Author : Denis Faubert
Publisher : Hunter Publishing, Inc
Page : 404 pages
File Size : 34,79 MB
Release : 2000
Category : Travel
ISBN : 9782894641750
Gerald M. Phillips draws on his twenty-five-year, five-thousand-client experience with the Pennsylvania State University Reticence Program to present a new theory of modification of “inept” communication behavior. That experience has convinced Phillips that communication is arbitrary and rulebound rather than a process of inspiration. He demonstrates that communication problems can be described as errors that can be detected and classified in order to fit a remediation pattern.

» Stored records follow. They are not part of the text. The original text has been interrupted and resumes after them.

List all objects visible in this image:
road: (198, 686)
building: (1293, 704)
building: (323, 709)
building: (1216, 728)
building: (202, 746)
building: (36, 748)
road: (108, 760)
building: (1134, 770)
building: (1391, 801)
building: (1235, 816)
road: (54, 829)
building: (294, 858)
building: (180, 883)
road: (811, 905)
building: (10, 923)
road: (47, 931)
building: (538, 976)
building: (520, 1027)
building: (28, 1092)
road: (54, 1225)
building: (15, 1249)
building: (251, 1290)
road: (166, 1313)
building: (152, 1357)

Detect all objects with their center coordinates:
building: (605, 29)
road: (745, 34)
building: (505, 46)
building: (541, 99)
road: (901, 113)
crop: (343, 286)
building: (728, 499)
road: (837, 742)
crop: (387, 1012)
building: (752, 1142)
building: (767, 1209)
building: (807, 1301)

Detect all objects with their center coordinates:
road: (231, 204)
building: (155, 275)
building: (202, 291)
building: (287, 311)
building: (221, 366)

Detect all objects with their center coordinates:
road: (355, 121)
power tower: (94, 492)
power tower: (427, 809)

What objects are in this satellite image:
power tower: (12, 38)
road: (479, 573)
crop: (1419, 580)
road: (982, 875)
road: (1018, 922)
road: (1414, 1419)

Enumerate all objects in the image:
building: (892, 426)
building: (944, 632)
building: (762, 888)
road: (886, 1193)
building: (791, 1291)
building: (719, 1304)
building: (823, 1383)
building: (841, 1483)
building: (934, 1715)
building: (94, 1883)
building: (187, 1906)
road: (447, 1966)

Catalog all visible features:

Regardless of the source of error, the remedy is to train the individual to avoid or eliminate errors—thus, orderly procedure will result in competent performance. Inept communicators must be made aware of the obligations and constraints imposed by deep structures that require us to achieve a degree of formal order in our language, without which our discourse becomes incomprehensible.
Author : Paul D. Komar
Publisher : Living with the Shore
Page : 224 pages
File Size : 21,51 MB
Release : 1997
Category : History
ISBN :
While the coast of the Pacific Northwest becomes ever more populated and developed, its beaches and cliffs continue to be altered by ocean currents and winter storms. Coastal oceanographer Paul Komar reminds readers of the area's geological and cultural history and the ever-present problem of erosion. He issues an urgent call for changes in shoreline management and attitudes toward development. 41 figures. 20 maps. 112 photos.